ハコベは、日照時間や気温といった季節の変化に敏感に反応する植物である。植物が日の長さ(日照時間)の変化を感知して、花芽を形成したり開花したりする性質を「光周性」と呼ぶ。ハコベは、日が長くなる春から初夏にかけて花を咲かせる「長日植物」に分類される。これに対し、アサガオやキクのように日が短くなる時期に開花するものは「短日植物」と呼ばれる。

また、ハコベは「季節と生物」という学習単元において、生物の環境適応を理解するための重要な素材となる。植物が季節に応じて開花時期を調整するように、動物もまた、渡り鳥夏鳥冬鳥)の移動や、カエルやクマの冬眠といった行動を通じて、周期的な環境変動に適応している。
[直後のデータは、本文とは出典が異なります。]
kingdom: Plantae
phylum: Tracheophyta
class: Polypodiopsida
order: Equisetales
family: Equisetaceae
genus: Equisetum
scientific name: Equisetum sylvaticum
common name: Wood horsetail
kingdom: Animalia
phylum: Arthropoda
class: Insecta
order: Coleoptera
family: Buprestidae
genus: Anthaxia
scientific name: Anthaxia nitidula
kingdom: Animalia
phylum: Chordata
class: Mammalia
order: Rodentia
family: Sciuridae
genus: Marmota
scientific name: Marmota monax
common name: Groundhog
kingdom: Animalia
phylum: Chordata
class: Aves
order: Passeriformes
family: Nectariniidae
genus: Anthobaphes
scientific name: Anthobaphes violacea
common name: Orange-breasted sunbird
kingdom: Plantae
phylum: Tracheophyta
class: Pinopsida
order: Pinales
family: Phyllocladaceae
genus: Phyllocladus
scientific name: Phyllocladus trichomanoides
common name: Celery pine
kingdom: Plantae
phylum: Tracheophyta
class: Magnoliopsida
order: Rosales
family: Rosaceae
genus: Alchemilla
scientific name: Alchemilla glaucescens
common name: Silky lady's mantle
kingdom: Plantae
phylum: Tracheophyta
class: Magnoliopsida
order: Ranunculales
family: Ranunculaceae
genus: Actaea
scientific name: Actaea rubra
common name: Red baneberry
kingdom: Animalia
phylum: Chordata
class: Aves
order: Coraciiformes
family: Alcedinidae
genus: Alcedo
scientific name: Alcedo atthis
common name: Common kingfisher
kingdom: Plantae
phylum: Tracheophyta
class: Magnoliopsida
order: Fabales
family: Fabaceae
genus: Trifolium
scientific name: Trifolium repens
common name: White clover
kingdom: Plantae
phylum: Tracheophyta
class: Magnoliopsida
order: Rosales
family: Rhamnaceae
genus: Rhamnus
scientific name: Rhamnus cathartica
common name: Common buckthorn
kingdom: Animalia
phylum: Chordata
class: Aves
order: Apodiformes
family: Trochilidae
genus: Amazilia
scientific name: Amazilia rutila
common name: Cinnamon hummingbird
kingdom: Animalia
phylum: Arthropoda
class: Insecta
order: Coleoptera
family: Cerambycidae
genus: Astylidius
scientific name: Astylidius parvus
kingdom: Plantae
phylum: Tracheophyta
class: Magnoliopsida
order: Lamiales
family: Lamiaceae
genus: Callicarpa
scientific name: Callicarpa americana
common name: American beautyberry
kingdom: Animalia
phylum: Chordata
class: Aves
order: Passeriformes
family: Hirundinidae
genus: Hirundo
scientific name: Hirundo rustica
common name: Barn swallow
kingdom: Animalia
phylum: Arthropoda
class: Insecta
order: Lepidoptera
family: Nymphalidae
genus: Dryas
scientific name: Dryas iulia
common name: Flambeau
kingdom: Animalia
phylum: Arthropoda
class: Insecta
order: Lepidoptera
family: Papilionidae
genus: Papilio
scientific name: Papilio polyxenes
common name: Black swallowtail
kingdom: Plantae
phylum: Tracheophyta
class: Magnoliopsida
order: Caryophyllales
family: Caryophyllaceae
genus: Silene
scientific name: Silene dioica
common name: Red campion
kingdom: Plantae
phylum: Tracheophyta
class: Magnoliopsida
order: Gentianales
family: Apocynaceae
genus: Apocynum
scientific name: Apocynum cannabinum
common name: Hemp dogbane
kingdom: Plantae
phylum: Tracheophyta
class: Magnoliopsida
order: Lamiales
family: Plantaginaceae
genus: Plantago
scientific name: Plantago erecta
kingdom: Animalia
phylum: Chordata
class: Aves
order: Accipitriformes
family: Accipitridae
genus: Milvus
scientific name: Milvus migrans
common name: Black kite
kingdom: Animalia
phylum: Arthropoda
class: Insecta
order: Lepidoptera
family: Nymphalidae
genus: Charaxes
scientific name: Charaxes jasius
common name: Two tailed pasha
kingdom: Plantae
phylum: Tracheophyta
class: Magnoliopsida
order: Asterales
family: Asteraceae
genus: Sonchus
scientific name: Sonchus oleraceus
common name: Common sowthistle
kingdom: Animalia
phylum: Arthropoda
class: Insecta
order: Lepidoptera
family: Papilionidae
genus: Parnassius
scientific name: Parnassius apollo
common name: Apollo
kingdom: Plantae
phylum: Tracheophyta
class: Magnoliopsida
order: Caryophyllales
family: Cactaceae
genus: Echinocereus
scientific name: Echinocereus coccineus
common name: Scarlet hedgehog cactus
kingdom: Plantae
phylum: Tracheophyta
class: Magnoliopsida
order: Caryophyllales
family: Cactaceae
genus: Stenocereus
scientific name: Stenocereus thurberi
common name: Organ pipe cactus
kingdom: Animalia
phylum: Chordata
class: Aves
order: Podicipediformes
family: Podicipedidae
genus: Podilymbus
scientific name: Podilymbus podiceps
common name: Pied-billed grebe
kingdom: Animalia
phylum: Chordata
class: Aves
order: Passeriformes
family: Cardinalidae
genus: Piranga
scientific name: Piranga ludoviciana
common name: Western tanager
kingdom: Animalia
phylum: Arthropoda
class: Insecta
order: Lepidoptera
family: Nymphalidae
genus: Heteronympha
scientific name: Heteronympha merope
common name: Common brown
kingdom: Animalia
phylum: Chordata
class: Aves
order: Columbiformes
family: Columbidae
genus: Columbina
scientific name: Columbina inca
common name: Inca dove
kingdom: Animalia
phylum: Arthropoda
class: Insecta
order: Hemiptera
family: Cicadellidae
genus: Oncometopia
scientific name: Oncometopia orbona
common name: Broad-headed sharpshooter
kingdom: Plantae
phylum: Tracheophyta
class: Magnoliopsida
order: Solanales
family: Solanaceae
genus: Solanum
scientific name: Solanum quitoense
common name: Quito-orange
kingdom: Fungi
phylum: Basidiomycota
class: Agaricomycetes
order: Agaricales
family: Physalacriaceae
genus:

ハコベの観察を通じて、こうした自然界の精緻なリズムを学ぶことができる。

コラム

ハコベは漢字で「繁縷」と書き、茎に一列の毛が生えているのが特徴である。春の七草として「七草がゆ」に入れられる際は、冬のビタミン不足を補う栄養補給や、一年の無病息災を願う意味が込められている。道端や畑など、身近な場所で一年中見かけることもあるが、特に春の訪れを告げる野草として知られている。

小学生のみなさんへ

ハコベは、春に小さな白い花をさかせる植物です。「春の七草」の一つとしても有名で、1月7日に食べる「七草がゆ」の中にも入っています。道ばたや公園など、わたしたちの身の回りでよく見かけることができます。

植物は、太陽が出ている時間の長さや気温の変化を感じとって、花をさかせる時期を決めています。ハコベは、昼の時間が長くなってくる春に花をさかせるのが特徴とくちょうです。このように、季節に合わせて成長するすがたを変えることで、きびしい自然の中で生きのこる工夫をしています。

ルラスタコラム

ハコベの茎をよく見ると、細い毛が一列だけ生えています。これは、雨のしずくを根元まで効率よく運ぶための通り道になっているといわれています。小さな草の中にも、生きるためのすごい仕組みがかくされているのですね。